Here's what I found:

  1. You definitely do not want to put any BridgeTalk.bringToFront's inside your cross-app function: this causes indefinite unresponsive times for me, I must have force-quit 30 times!
  2. For things which aren't just an alert, ie Photoshop doing something super-long, running lots of actions or doing anything besides an alert, make sure to bringToFront Photoshop inside the parent script, before the bt call with the cross-app function.
  3. Use BridgeTalk.bringToFront Illustrator inside the parent script after the bt call to Photoshop.

So, before with onResult I had no problems but I hated my code and the concept of passing around objects that shouldn't really be dynamic like that. I was afraid that the whole thing wasn't working, all this after I made changes to my code and didn't commit them or back them up, and I also restarted the computer just in case, for sure erasing my previous progress forever. Luckily after trial & error ( my favorite thing ), I came to conclude that without bringing to front in specific cases, the timeouts somehow mis-align to put Illustrator in a state of deadlock: Photoshop really had to be brought to front for all the stuff to work. I noticed this at first due to my Photoshop process actually starting up when I force-quit Illustrator.

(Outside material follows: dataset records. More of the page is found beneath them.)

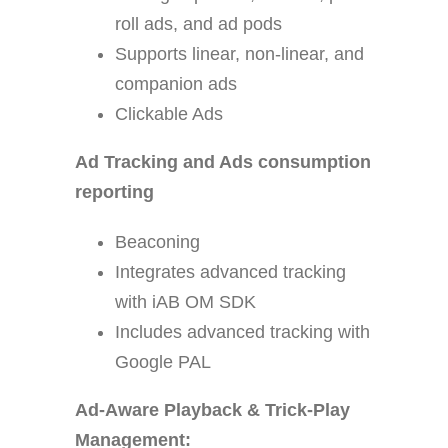
roll ads, and ad pods
Supports linear, non-linear, and
companion ads
Clickable Ads
Ad Tracking and Ads consumption
reporting
Beaconing
Integrates advanced tracking
with iAB OM SDK
Includes advanced tracking with
Google PAL
Ad-Aware Playback & Trick-Play
Management:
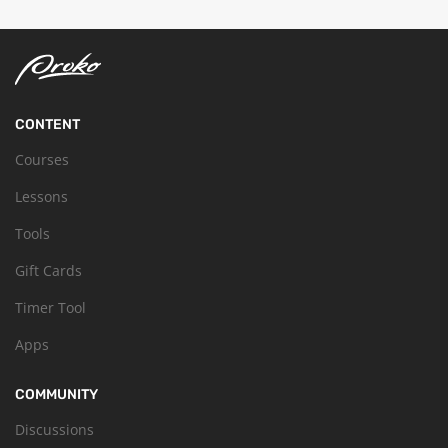
CONTENT
Courses
Lessons
Tools
Gift Cards
Timer Tool
Apps
COMMUNITY
Discussions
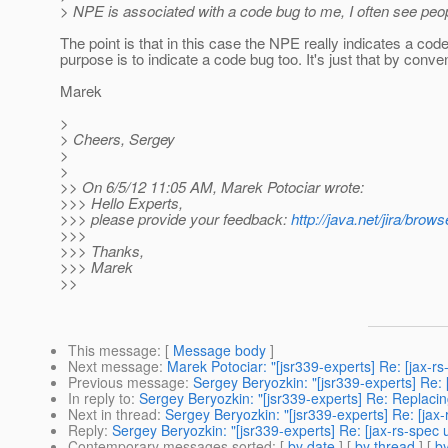
> NPE is associated with a code bug to me, I often see peop
The point is that in this case the NPE really indicates a cod
purpose is to indicate a code bug too. It's just that by conve
Marek
>
> Cheers, Sergey
>
>
>> On 6/5/12 11:05 AM, Marek Potociar wrote:
>>> Hello Experts,
>>> please provide your feedback:
http://java.net/jira/b
>>>
>>> Thanks,
>>> Marek
>>
This message
: [
Message body
]
Next message
:
Marek Potociar: "[jsr339-experts] Re: [jax-rs
Previous message
:
Sergey Beryozkin: "[jsr339-experts] Re: 
In reply to
:
Sergey Beryozkin: "[jsr339-experts] Re: Replacin
Next in thread
:
Sergey Beryozkin: "[jsr339-experts] Re: [jax
Reply
:
Sergey Beryozkin: "[jsr339-experts] Re: [jax-rs-spec 
Contemporary messages sorted
: [
by date
] [
by thread
] [
by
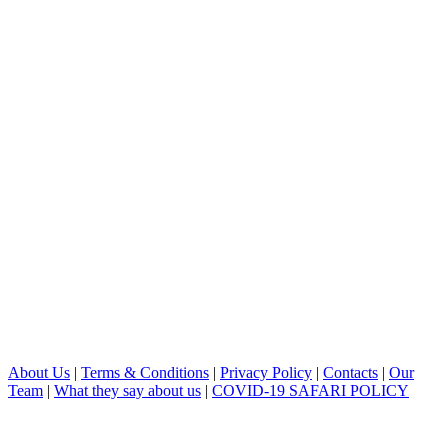
About Us
|
Terms & Conditions
|
Privacy Policy
|
Contacts
|
Our
Team
|
What they say about us
|
COVID-19 SAFARI POLICY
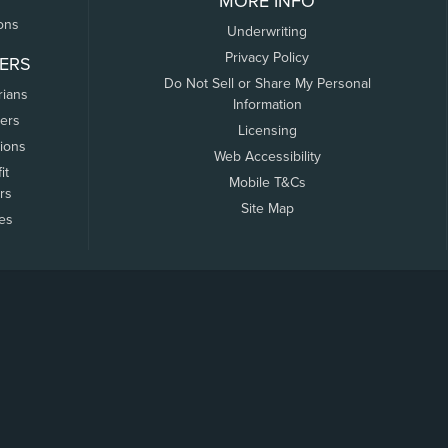
MORE INFO
ons
Underwriting
Privacy Policy
ERS
Do Not Sell or Share My Personal
rians
Information
ers
Licensing
tions
Web Accessibility
it
Mobile T&Cs
rs
Site Map
tes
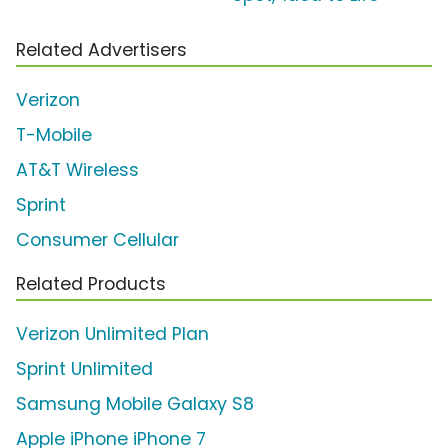
Related Advertisers
Verizon
T-Mobile
AT&T Wireless
Sprint
Consumer Cellular
Related Products
Verizon Unlimited Plan
Sprint Unlimited
Samsung Mobile Galaxy S8
Apple iPhone iPhone 7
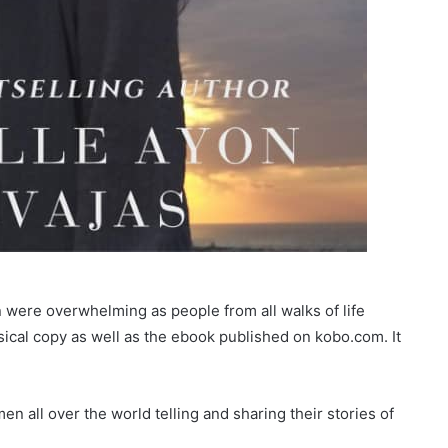
on were overwhelming as people from all walks of life
ical copy as well as the ebook published on kobo.com. It
n all over the world telling and sharing their stories of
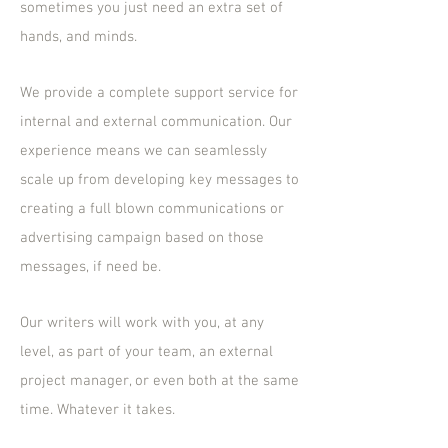
sometimes you just need an extra set of
hands, and minds.
We provide a complete support service for
internal and external communication. Our
experience means we can seamlessly
scale up from developing key messages to
creating a full blown communications or
advertising campaign based on those
messages, if need be.
Our writers will work with you, at any
level, as part of your team, an external
project manager, or even both at the same
time. Whatever it takes.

With onResult, none of this was an issue and you actually have more freedom to click about while the other app was busy. This new synch method locks down both applications, which is what I want, but it doesn't look pretty (Windows: Illustrator is grayed out and black boxes appear to cover all the UI panels, dock icon hover app image splits into multiple panel thumbnails, Photoshop is more normal and nothing much happens there except you can't click on anything which is fine) and it looks like your computer is suffering some critical error while all this is going on. Maybe I can stick in some progress bar and incremental redraw() to make it look like it's not exploding.